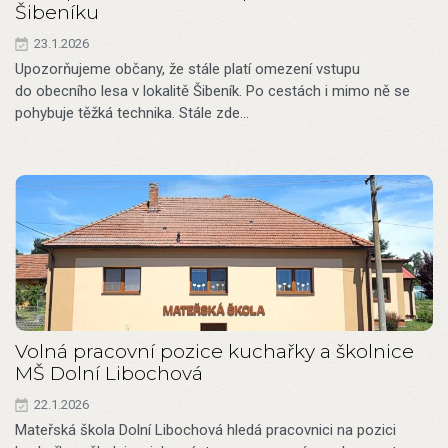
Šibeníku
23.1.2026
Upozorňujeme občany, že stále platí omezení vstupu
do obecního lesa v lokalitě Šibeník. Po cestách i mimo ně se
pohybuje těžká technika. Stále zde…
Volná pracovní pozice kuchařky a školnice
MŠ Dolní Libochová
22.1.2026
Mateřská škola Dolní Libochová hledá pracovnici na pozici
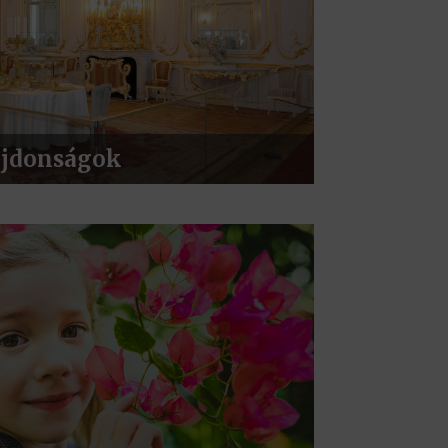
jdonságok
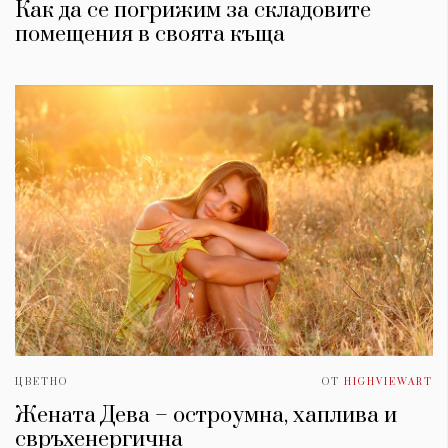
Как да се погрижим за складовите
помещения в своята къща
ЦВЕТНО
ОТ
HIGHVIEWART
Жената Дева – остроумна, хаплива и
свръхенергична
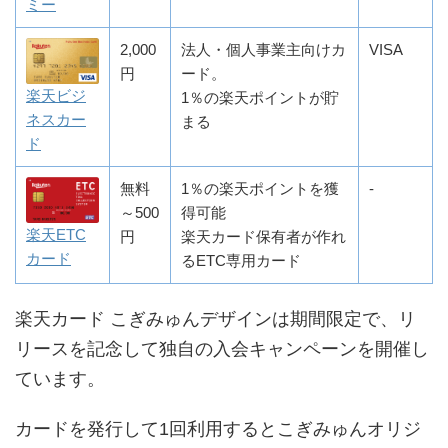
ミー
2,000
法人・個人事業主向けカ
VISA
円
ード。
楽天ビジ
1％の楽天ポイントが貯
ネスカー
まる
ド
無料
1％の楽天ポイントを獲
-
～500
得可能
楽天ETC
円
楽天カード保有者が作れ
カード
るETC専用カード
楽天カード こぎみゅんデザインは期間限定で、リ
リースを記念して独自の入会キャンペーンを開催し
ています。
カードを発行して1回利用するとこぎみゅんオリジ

* * *

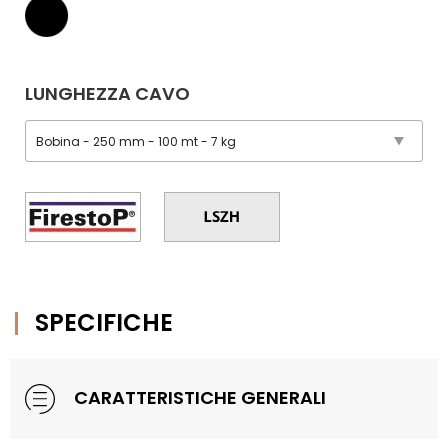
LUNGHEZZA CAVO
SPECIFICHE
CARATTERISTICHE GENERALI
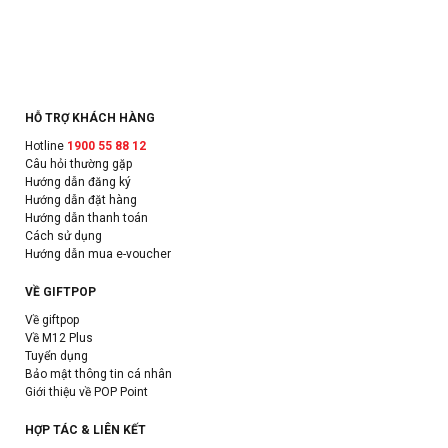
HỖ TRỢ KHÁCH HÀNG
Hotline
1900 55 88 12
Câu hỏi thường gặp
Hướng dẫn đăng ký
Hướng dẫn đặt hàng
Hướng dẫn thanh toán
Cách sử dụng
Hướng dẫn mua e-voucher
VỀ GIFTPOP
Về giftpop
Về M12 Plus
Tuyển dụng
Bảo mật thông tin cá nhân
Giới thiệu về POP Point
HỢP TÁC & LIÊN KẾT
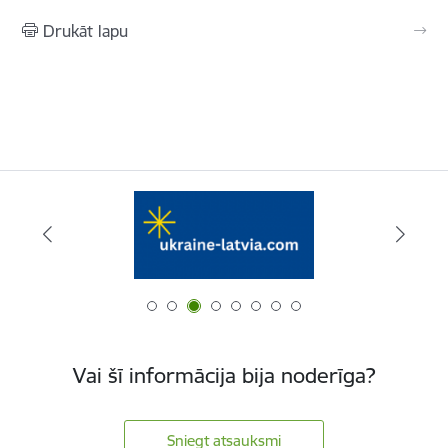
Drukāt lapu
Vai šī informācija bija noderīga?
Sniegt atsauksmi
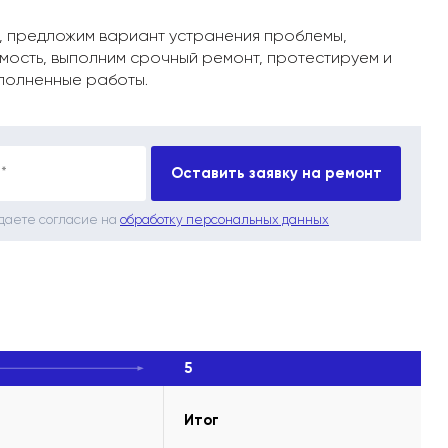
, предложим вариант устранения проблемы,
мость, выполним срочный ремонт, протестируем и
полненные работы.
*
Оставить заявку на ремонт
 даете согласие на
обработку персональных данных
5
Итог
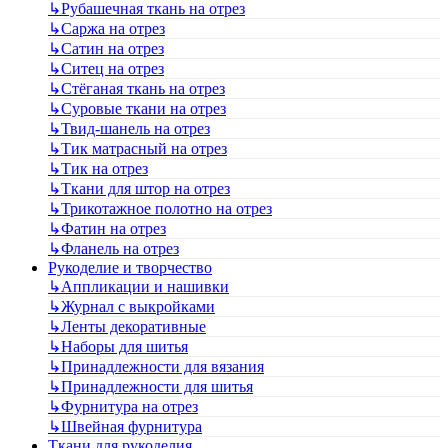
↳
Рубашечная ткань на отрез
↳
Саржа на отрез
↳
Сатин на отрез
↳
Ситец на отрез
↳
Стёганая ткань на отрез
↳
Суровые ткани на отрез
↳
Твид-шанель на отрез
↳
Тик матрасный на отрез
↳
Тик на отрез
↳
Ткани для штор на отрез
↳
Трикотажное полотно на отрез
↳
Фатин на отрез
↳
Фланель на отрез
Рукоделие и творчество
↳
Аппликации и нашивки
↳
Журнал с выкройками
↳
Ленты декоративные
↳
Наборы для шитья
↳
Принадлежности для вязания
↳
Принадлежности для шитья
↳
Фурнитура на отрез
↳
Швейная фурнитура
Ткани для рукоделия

* * *

TASK DIRECTIONS –
If a line of the records above holds the word "Принадлежности", show it.

RESULT OF THIS EXERCISE –
Принадлежности для вязания
Принадлежности для шитья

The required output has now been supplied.